# What to work on:
Look through the lines below and copy each one that includes "down".

[Given data]

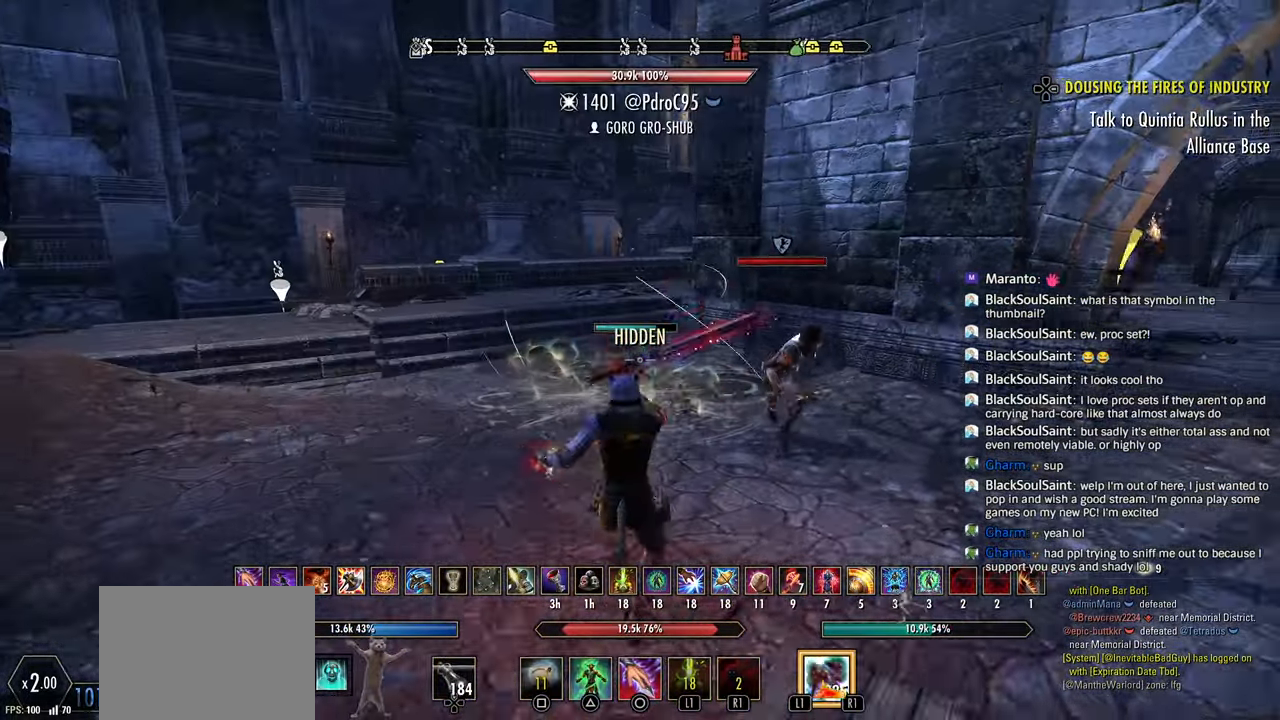
{"dt_ms": 500, "buttons": [], "left_stick": "up-left", "right_stick": "down-right", "events": [[117, "L3", "down"], [233, "L3", "up"], [433, "left_stick", "up-left"]]}
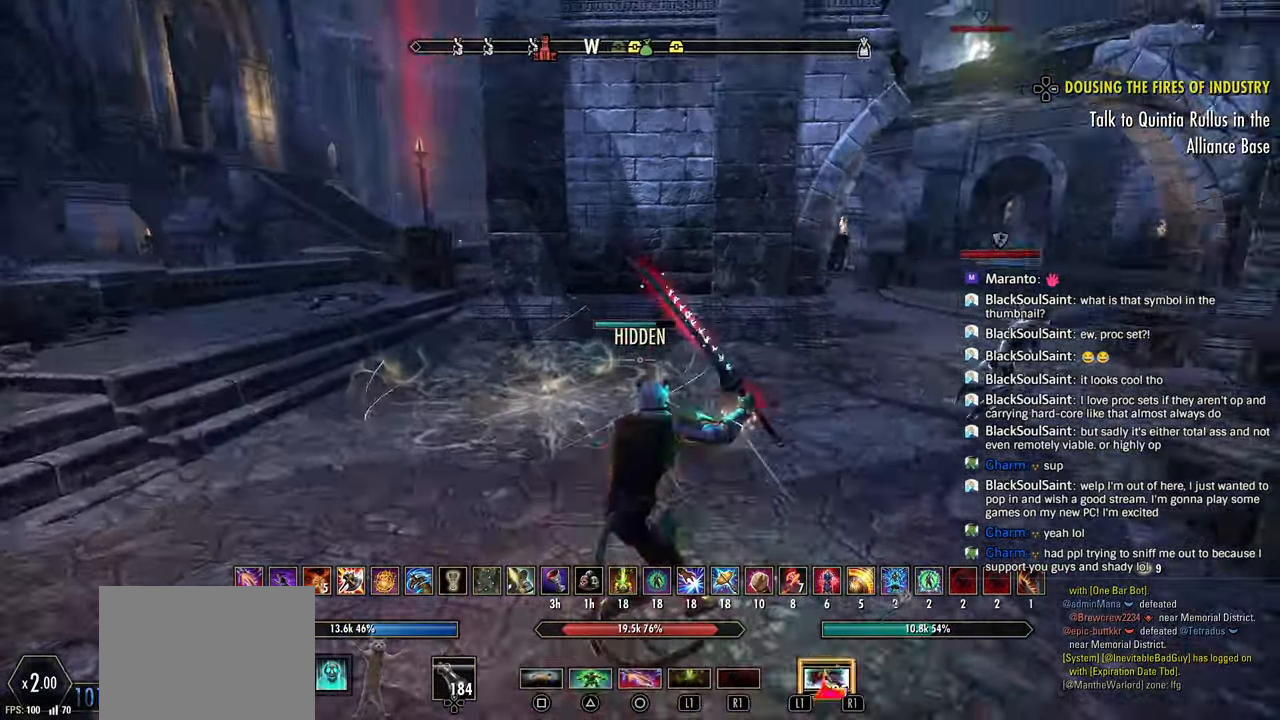
{"dt_ms": 500, "buttons": ["R2"], "left_stick": "up-right", "right_stick": "down-right", "events": [[83, "R2", "down"], [283, "left_stick", "up-right"]]}
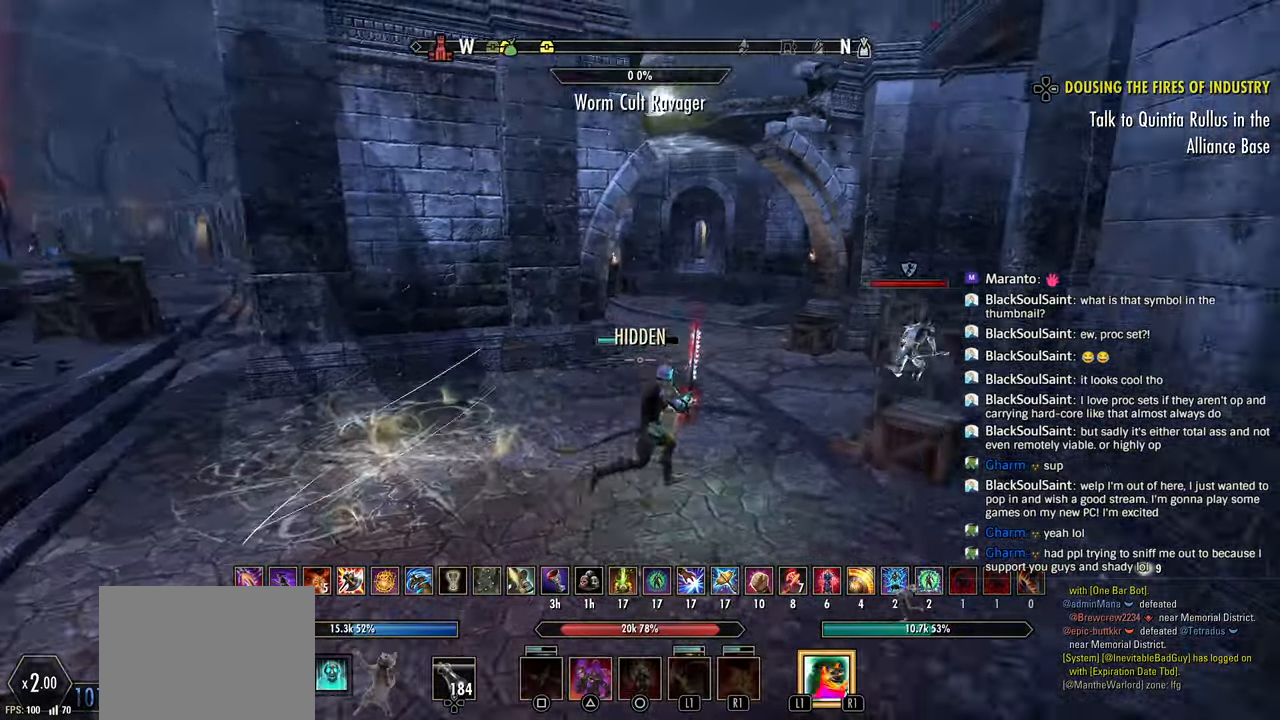
{"dt_ms": 500, "buttons": ["R2"], "left_stick": "up", "right_stick": "right", "events": [[233, "left_stick", "up"], [400, "right_stick", "right"]]}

[/Given data]

# Exercise output:
{"dt_ms": 500, "buttons": [], "left_stick": "up-left", "right_stick": "down-right", "events": [[117, "L3", "down"], [233, "L3", "up"], [433, "left_stick", "up-left"]]}
{"dt_ms": 500, "buttons": ["R2"], "left_stick": "up-right", "right_stick": "down-right", "events": [[83, "R2", "down"], [283, "left_stick", "up-right"]]}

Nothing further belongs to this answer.